The hard and bitter conflict was finally over. Northern armies had preserved the Union and destroyed slavery; many of the South’s factories, railroads, and cities lay in ruins; and its farms and plantations had suffered years of neglect. Almost 260,000 Confederate soldiers had paid for secession with their lives. On the other side, more than 360,000 northerners had died for the Union, and thousands more had been maimed. Was it all worth the price? Delivering his second inaugural address in March 1865 — less than a month before his assassination — Abraham Lincoln could justify the hideous carnage only by alluding to divine providence: “[S]o still it must be said ‘the judgments of the Lord are true and righteous altogether.’”

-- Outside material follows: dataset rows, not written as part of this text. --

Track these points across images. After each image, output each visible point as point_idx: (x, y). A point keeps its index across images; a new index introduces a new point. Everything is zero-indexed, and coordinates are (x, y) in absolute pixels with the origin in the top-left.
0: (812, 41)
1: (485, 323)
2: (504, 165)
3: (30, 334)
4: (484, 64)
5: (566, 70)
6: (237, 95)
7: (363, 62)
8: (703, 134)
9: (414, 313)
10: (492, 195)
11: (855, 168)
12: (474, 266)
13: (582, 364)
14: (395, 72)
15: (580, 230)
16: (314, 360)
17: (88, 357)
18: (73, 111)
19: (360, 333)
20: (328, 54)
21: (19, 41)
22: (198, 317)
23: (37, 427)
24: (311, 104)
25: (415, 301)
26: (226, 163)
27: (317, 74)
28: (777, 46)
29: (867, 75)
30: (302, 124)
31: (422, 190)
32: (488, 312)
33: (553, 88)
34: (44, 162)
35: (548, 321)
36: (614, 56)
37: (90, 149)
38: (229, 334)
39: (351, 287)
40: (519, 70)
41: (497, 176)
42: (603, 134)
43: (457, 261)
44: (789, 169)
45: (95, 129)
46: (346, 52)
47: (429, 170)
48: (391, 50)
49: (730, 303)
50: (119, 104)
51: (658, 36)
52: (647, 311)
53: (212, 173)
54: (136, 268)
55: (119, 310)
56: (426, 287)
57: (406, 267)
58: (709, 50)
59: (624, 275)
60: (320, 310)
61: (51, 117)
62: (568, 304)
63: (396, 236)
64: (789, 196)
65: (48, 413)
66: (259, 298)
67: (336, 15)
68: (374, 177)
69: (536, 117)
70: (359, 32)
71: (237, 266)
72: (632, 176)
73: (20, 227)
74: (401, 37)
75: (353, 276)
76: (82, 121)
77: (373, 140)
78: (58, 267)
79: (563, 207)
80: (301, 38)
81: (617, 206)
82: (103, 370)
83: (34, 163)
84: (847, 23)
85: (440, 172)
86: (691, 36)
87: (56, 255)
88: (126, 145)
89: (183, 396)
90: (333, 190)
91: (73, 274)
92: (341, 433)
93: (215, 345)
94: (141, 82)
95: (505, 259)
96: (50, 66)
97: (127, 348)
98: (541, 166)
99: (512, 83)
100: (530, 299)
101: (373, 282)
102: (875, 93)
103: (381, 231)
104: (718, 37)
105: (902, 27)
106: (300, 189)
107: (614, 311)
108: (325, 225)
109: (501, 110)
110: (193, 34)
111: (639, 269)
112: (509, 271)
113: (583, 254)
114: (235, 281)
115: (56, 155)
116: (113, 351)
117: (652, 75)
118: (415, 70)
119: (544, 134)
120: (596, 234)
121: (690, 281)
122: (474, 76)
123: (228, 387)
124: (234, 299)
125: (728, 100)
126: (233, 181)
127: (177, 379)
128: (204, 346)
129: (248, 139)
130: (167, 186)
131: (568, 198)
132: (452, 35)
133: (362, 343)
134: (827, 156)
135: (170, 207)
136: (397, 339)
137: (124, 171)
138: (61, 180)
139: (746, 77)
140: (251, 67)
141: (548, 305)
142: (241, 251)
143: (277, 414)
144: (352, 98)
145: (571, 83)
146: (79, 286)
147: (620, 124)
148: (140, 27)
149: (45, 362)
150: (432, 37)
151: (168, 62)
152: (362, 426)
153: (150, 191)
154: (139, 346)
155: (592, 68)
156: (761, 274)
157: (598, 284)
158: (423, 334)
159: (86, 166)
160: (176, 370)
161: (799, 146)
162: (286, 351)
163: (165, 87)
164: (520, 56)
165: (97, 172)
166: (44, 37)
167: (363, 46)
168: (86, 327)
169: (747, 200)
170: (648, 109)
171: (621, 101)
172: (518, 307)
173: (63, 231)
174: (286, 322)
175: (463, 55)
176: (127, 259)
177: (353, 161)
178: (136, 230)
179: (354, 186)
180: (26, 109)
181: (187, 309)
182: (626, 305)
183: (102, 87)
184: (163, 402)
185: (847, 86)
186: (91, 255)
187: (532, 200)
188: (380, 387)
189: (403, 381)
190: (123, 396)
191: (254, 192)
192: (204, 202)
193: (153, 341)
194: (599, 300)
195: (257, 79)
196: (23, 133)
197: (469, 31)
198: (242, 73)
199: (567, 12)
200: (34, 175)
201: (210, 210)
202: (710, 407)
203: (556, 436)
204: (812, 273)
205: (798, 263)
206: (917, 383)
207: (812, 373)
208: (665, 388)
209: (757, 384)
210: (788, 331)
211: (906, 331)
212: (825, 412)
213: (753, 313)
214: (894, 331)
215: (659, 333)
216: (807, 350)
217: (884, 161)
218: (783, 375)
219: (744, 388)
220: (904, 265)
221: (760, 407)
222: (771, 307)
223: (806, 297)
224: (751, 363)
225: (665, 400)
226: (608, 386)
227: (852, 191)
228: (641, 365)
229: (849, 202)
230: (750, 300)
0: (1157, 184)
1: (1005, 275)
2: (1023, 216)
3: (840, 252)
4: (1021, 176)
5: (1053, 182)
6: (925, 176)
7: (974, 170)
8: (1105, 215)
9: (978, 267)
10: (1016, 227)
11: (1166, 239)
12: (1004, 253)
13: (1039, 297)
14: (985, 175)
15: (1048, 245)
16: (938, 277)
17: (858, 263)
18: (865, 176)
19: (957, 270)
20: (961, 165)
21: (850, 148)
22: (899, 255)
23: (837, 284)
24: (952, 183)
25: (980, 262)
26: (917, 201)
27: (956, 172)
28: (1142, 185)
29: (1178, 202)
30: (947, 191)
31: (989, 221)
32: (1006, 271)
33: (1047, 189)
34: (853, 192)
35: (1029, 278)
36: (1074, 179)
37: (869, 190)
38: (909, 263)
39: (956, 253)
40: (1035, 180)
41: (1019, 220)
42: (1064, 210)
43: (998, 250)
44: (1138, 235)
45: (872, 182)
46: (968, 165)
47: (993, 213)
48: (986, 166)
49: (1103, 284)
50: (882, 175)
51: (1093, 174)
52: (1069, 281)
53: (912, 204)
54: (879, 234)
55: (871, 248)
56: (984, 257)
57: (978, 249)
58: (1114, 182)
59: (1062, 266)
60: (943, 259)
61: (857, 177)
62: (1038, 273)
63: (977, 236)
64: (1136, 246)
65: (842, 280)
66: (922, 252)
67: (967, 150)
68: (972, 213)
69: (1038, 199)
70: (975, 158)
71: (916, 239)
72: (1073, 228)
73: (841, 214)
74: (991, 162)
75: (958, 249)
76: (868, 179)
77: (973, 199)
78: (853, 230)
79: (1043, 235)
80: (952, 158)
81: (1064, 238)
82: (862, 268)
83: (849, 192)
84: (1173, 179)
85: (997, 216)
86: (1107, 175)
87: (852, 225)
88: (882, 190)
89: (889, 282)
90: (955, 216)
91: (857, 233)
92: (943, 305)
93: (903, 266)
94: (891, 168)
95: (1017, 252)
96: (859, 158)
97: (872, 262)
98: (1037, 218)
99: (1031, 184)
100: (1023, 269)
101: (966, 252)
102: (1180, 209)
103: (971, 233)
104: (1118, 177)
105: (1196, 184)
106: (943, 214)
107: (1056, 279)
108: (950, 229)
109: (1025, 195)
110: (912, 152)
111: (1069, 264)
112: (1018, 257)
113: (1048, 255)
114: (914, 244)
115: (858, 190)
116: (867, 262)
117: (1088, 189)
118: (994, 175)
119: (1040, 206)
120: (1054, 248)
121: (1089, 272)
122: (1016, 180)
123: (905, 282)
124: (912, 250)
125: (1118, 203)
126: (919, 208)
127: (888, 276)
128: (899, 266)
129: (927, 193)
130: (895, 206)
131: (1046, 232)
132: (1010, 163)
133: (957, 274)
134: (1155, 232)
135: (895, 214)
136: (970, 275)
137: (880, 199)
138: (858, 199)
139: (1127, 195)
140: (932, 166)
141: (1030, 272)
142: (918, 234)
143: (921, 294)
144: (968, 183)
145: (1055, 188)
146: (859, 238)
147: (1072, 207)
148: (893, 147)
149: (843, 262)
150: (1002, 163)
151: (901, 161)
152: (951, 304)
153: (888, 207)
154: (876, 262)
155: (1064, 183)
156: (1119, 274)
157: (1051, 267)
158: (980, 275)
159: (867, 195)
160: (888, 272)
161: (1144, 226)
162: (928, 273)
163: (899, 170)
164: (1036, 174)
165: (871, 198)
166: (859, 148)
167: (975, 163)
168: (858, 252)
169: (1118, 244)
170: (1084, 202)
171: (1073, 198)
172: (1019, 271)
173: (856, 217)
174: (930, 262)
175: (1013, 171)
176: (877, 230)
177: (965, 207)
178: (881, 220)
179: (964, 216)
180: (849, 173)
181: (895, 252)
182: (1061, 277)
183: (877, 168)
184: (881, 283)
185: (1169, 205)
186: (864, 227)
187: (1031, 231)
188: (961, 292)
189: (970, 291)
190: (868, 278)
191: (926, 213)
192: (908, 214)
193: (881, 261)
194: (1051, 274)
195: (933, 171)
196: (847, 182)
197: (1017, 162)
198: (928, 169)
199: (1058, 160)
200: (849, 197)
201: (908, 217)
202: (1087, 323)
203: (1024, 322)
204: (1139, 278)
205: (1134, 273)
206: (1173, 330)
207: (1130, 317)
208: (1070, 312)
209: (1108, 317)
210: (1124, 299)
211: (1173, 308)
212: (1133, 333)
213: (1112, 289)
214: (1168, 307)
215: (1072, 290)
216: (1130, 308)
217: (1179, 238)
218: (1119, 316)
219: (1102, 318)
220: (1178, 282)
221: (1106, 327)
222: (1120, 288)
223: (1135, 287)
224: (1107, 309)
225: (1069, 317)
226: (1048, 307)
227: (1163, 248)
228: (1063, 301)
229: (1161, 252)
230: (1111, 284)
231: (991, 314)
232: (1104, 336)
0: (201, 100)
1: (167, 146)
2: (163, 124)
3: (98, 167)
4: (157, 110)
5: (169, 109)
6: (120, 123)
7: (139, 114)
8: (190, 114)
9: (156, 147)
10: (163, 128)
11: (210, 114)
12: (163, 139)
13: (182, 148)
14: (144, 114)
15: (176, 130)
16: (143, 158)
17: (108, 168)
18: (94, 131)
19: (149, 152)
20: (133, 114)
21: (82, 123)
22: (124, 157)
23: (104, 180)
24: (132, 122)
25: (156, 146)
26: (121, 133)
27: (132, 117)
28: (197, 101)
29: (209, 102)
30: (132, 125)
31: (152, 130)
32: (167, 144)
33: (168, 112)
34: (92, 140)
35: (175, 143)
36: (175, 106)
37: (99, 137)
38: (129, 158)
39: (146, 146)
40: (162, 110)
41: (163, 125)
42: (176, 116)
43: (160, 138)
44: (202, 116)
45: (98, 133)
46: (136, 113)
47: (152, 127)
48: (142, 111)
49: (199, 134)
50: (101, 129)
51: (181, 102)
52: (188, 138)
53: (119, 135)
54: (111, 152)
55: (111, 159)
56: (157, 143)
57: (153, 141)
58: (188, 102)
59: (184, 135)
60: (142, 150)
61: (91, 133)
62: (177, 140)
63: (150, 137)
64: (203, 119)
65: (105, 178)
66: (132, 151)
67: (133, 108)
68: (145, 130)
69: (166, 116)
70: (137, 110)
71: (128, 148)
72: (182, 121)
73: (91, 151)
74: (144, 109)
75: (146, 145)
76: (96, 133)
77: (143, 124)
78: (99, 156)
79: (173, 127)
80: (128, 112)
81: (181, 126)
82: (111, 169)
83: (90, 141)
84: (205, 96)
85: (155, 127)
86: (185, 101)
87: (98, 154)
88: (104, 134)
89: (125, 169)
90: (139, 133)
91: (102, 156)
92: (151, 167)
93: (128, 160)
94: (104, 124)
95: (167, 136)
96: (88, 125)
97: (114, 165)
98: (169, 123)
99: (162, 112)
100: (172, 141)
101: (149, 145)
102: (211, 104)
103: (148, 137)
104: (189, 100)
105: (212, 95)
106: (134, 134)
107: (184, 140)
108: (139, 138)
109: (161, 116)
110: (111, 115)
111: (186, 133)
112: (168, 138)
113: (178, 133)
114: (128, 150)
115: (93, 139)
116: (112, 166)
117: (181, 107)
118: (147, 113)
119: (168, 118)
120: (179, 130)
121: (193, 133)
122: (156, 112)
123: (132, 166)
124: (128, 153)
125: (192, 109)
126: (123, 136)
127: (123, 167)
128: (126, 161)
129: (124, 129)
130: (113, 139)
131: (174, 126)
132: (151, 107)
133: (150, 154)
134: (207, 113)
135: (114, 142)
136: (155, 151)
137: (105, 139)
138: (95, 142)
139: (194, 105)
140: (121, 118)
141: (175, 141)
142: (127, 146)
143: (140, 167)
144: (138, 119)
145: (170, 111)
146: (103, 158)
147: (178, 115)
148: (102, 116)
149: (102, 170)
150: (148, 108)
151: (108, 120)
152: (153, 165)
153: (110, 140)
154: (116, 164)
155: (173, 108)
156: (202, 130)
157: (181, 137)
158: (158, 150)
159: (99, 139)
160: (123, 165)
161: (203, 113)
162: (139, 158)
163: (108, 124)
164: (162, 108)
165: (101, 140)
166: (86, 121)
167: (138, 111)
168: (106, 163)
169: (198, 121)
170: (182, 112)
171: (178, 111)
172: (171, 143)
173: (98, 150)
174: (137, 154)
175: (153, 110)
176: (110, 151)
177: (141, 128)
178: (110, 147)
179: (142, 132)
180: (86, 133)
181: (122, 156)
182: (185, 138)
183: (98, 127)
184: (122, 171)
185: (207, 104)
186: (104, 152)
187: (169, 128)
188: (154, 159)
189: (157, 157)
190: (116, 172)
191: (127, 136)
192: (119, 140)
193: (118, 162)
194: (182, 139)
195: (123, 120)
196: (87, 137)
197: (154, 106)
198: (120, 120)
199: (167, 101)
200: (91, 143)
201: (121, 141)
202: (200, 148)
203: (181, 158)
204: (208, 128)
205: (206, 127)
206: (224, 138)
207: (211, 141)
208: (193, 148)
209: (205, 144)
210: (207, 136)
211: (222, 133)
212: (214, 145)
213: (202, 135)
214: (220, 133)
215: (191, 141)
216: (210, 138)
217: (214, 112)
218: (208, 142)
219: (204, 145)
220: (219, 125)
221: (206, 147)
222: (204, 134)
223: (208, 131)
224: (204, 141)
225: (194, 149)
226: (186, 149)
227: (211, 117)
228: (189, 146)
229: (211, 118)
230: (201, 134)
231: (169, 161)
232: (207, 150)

What of the war’s effects on society? A New York census taker suggested that the conflict had undermined “autocracy” and had an “equalizing effect.” Slavery was gone from the South, he reflected, and in the North, “military men from the so called ‘lower classes’ now lead society, having been elevated by real merit and valor.” However perceptive these remarks, they ignored the wartime emergence of a new financial aristocracy that would soon preside over what Mark Twain labeled the Gilded Age. Nor was the sectional struggle yet concluded. As the North began to reconstruct the South and the Union, it found those tasks to be almost as hard and bitter as the war itself.